From ARM Assembly to Machine Code: A Bare-Metal Primer
Source: Dev.to
ARMv7 programmer‑visible registers
ARMv7 exposes sixteen general‑purpose registers (R0–R15) and several status registers.
| Register | Role |
|---|---|
| R0–R12 | General‑purpose data, parameters, temporaries |
| R13 (SP) | Stack Pointer |
| R14 (LR) | Link Register |
| R15 (PC) | Program Counter |
| CPSR | Current Program Status Register |
| SPSR | Saved Program Status Register |
The architecture also defines multiple processor modes (User, IRQ, FIQ, Supervisor, …). Some registers (e.g., SP and LR) are banked across modes, allowing fast exception entry without saving the full register set.
From assembly source to machine code
An ARM processor executes 32‑bit instruction words fetched from memory. The assembler translates human‑readable mnemonics into these words according to the ARM Instruction Set Architecture (ISA).
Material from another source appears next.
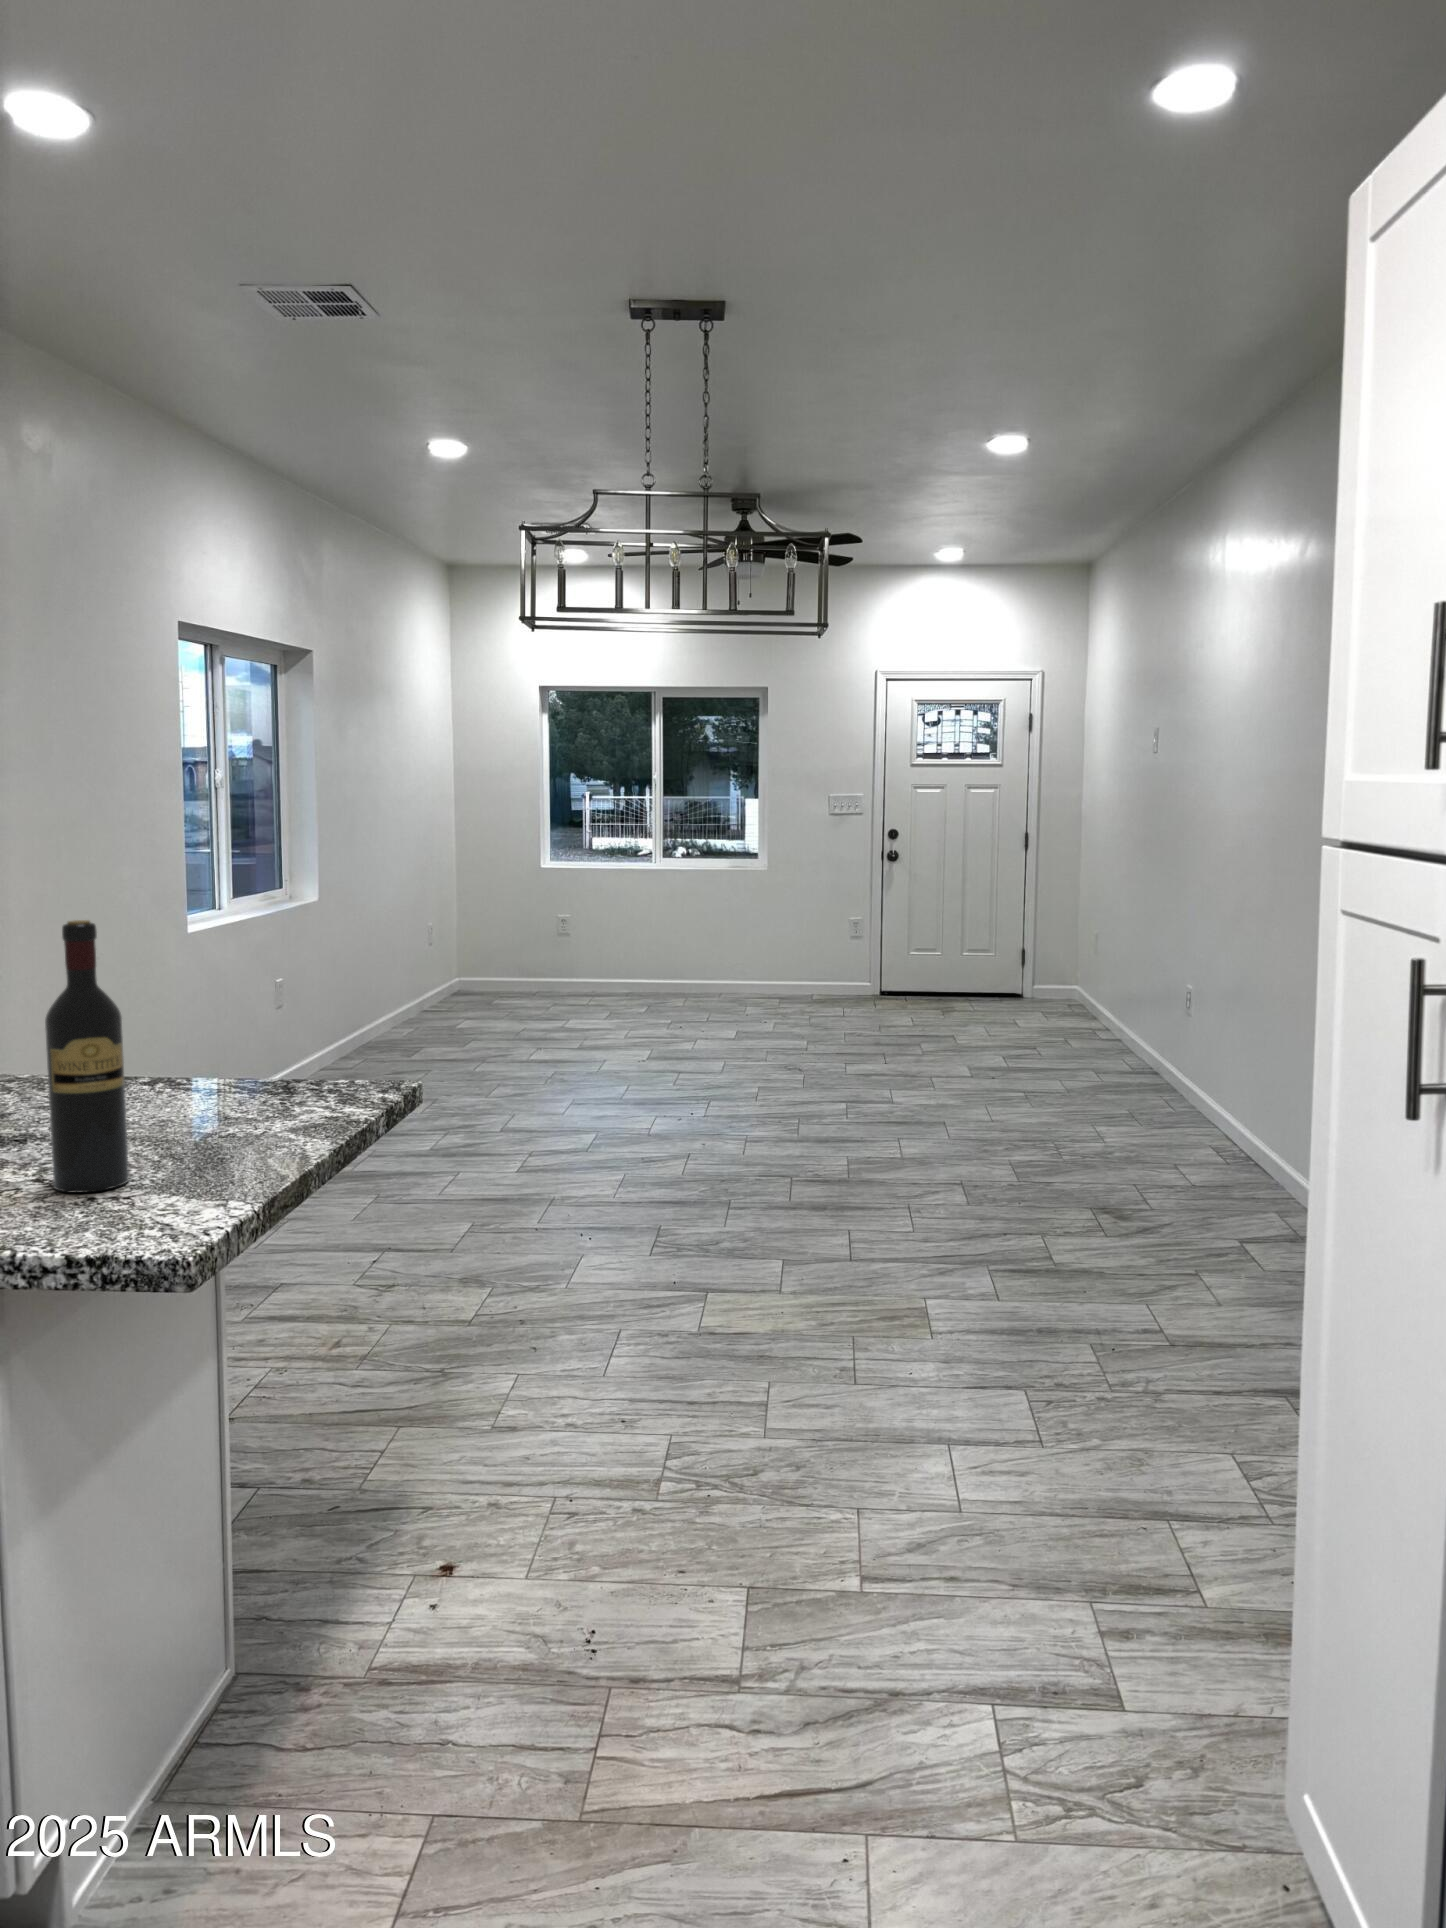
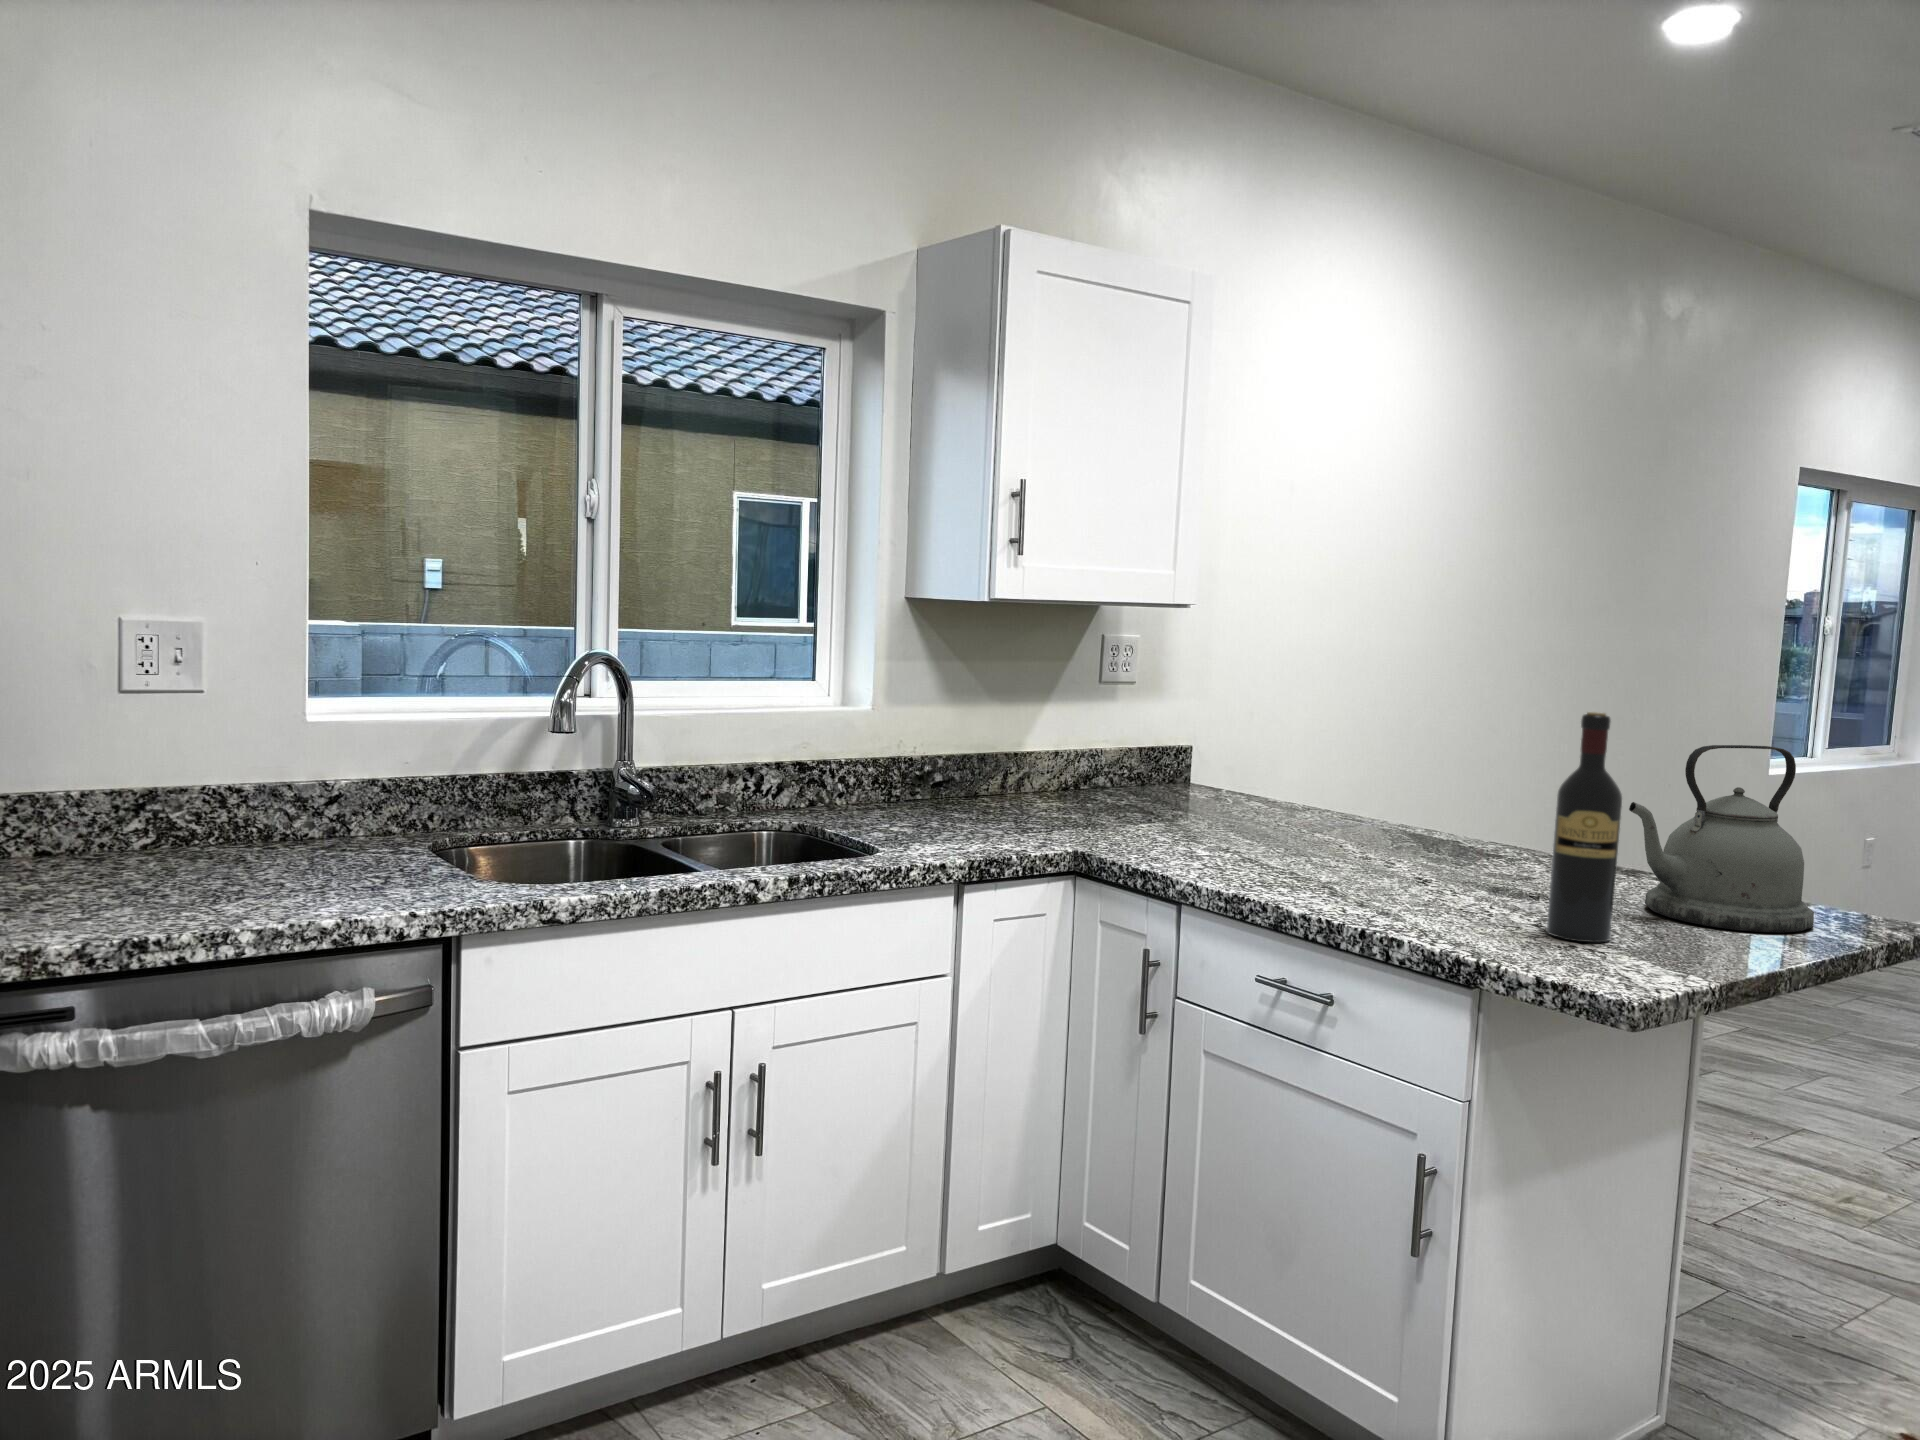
kettle: none [121,929,318,1134] -> present [1629,745,1814,933]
For this primer we assume:
- All instructions are 32 bits wide and word‑aligned.
- The PC value seen by an instruction equals the address of the current instruction + 8 bytes.
A minimal startup example
// startup.s
ldr r2, str1 @ load literal into r2
b . @ infinite loop
str1: .word 0xDEADBEEF
This tiny program:
- Loads the 32‑bit constant
0xDEADBEEFintor2. - Enters an intentional infinite loop.
- Places the literal value in memory.
How labels and offsets are resolved
Because the source resides in a single section, the assembler can compute absolute addresses directly—no linker relocations are needed.
| Address | Source | Machine code |
|---|---|---|
| 0x00 | ldr r2, str1 | 0xE59F2000 |
| 0x04 | b . | 0xEAFFFFFE |
| 0x08 | str1: .word 0xDEADBEEF | 0xDEADBEEF |
Encoding ldr r2, str1
The LDR Rd, [PC, #offset] form uses PC‑relative addressing.
- PC during execution = instruction address + 8 →
0x00 + 0x08 = 0x08 - Target address = address of
str1=0x08 - Required offset =
0x08 – 0x08 = 0
| Field | Bits | Value (binary) | Meaning |
|---|---|---|---|
| Condition | 31‑28 | 1110 (E) | Always |
| Opcode | 27‑20 | 01011001 | LDR (immediate) |
| Base register (Rn) | 19‑16 | 1111 (PC) | — |
| Destination (Rd) | 15‑12 | 0010 (R2) | — |
| Offset | 11‑0 | 000000000000 | 0 |
Final instruction word: 0xE59F2000
Encoding b .
Branch instructions also use PC‑relative addressing.
- Instruction address =
0x04 - Effective PC =
0x04 + 0x08 = 0x0C - Target address (
.) =0x04 - Byte offset =
0x04 – 0x0C = -8→ in words:-8 / 4 = -2
The 24‑bit two’s‑complement representation of -2 is 0xFFFFFFFE.
Final instruction word: 0xEAFFFFFE
Why b . becomes an infinite loop
During execution:
- PC after fetching the branch =
0x0C. - Decoded offset =
-2words →-8bytes. - Branch target =
0x0C + (-8) = 0x04, i.e., the address of the branch itself.
Thus control returns to the same instruction repeatedly, forming a tight infinite loop that consumes no stack, registers, or additional memory.
Why this pattern is used in bare‑metal code
- Halting when an unrecoverable error occurs.
- Waiting for a debugger to attach.
- Placeholder during early bring‑up of hardware.
- Explicit end‑of‑program marker in minimal examples.
Encoding .word 0xDEADBEEF
.word is an assembler directive, not an executable instruction.
- It reserves 4 bytes at the current location.
- The literal
0xDEADBEEFis emitted verbatim. - The CPU will only interpret it as data unless execution jumps into that region.
How instructions appear in memory (little‑endian)
In little‑endian ARM, each 32‑bit word is stored byte‑reversed.
| Address offset | Byte |
|---|---|
| +0 | 00 |
| +1 | 20 |
| +2 | 9F |
| +3 | E5 |
The same ordering applies to all instructions and data words.
From source to raw binary
# Assemble and link
arm-none-eabi-as -o startup.o startup.s
arm-none-eabi-ld -o first-hang.elf startup.o
arm-none-eabi-objcopy -O binary first-hang.elf first-hang.bin
# Hex dump of the final binary
hexdump -C first-hang.bin
# 00000000 00 20 9f e5 fe ff ff ea ef be ad de |. ..........|
# 0000000c
# Interpreted as 32‑bit words (little‑endian)
xxd -e first-hang.bin
# 00000000: e59f2000 eafffffe deadbeef
The output matches the expected encoding derived earlier.